Baron Corporation has a target capital structure of 65 percent common stock, 10 percent preferred stock, and 25 percent debt. Its cost of equity is 13 percent, the cost of preferred stock is 6 percent, and the pretax cost of debt is 7 percent. The relevant tax rate is 25 percent.
a. What is the company’s WACC? (Do not round intermediate calculations and enter your answer as a percent rounded to 2 decimal places, e.g., 32.16.)
b. What is the aftertax cost of debt?
a. WACC _____ %.
b. Aftertax cost of debt ___%.

Respuesta :

Answer:  a. WACC = Ke(E/V) + kp(P/V) + kd(D/V)(1-T)

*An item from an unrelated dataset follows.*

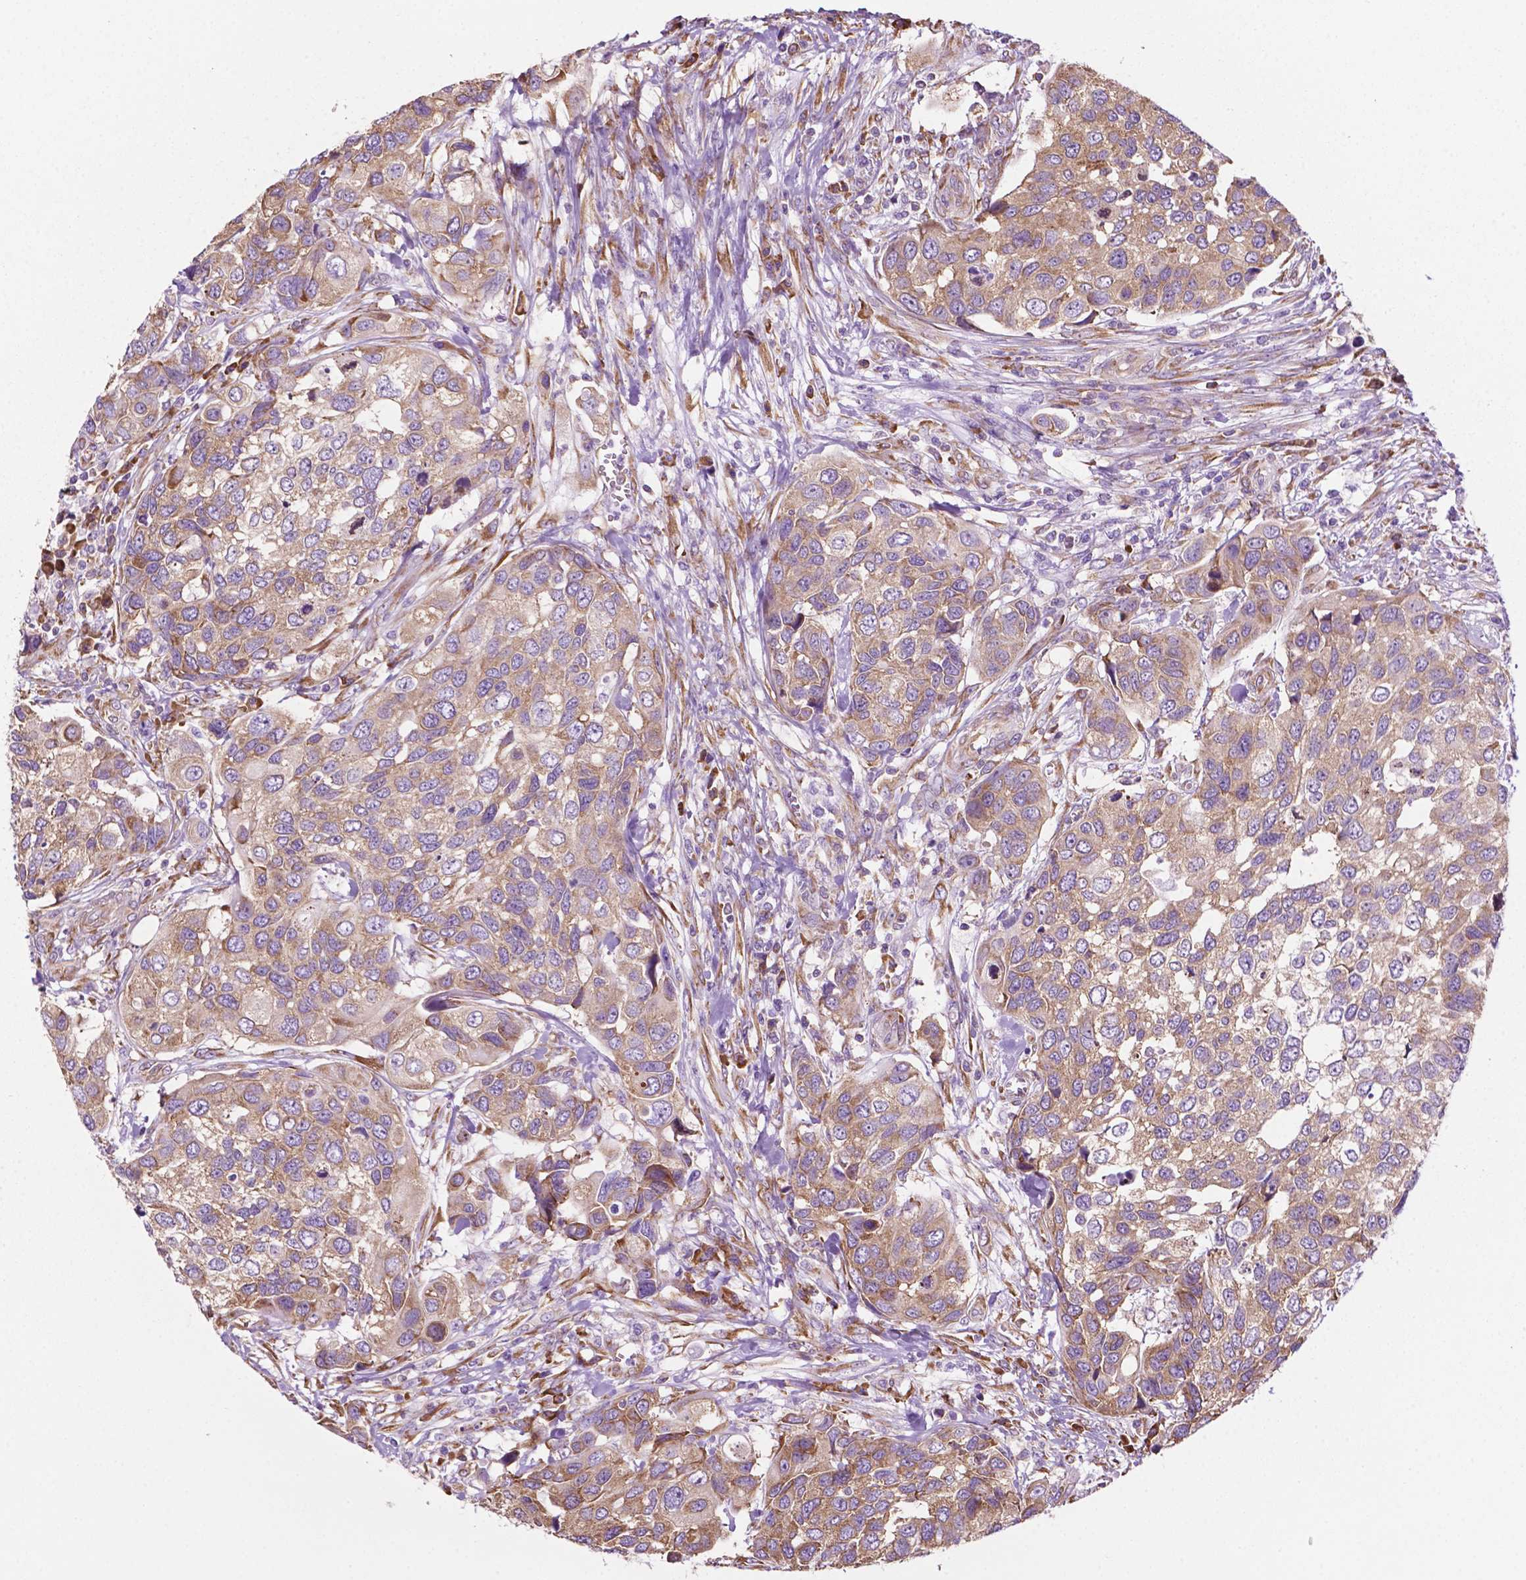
{"staining": {"intensity": "moderate", "quantity": ">75%", "location": "cytoplasmic/membranous"}, "tissue": "urothelial cancer", "cell_type": "Tumor cells", "image_type": "cancer", "snomed": [{"axis": "morphology", "description": "Urothelial carcinoma, High grade"}, {"axis": "topography", "description": "Urinary bladder"}], "caption": "High-power microscopy captured an IHC photomicrograph of urothelial cancer, revealing moderate cytoplasmic/membranous positivity in approximately >75% of tumor cells. The staining was performed using DAB, with brown indicating positive protein expression. Nuclei are stained blue with hematoxylin.", "gene": "RPL29", "patient": {"sex": "male", "age": 60}}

               WACC = 13(65/100) + 6(10/100) + 7(25/100)(1-0.25)

               WACC = 8.45 + 0.6 + 1.3125

               WACC = 10.36%

              WACC is 10.36%

              b. The after tax cost of debt = kd(1-T)

                                                                = 7(1-0.25)

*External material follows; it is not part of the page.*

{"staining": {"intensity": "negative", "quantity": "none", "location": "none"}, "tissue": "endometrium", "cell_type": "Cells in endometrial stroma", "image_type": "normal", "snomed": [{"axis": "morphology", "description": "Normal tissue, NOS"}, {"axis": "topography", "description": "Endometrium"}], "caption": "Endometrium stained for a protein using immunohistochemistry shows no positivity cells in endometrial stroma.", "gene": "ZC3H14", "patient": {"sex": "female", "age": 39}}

                                                                = 5.25%

Explanation: WACC equals cost of equity multiplied by the proportion of equity in the capital structure plus cost of preferred stock multiplied by the proportion of preferred stock in the capital structure plus cost of debt multiplied by the after-tax proportion of debt in the capital structure.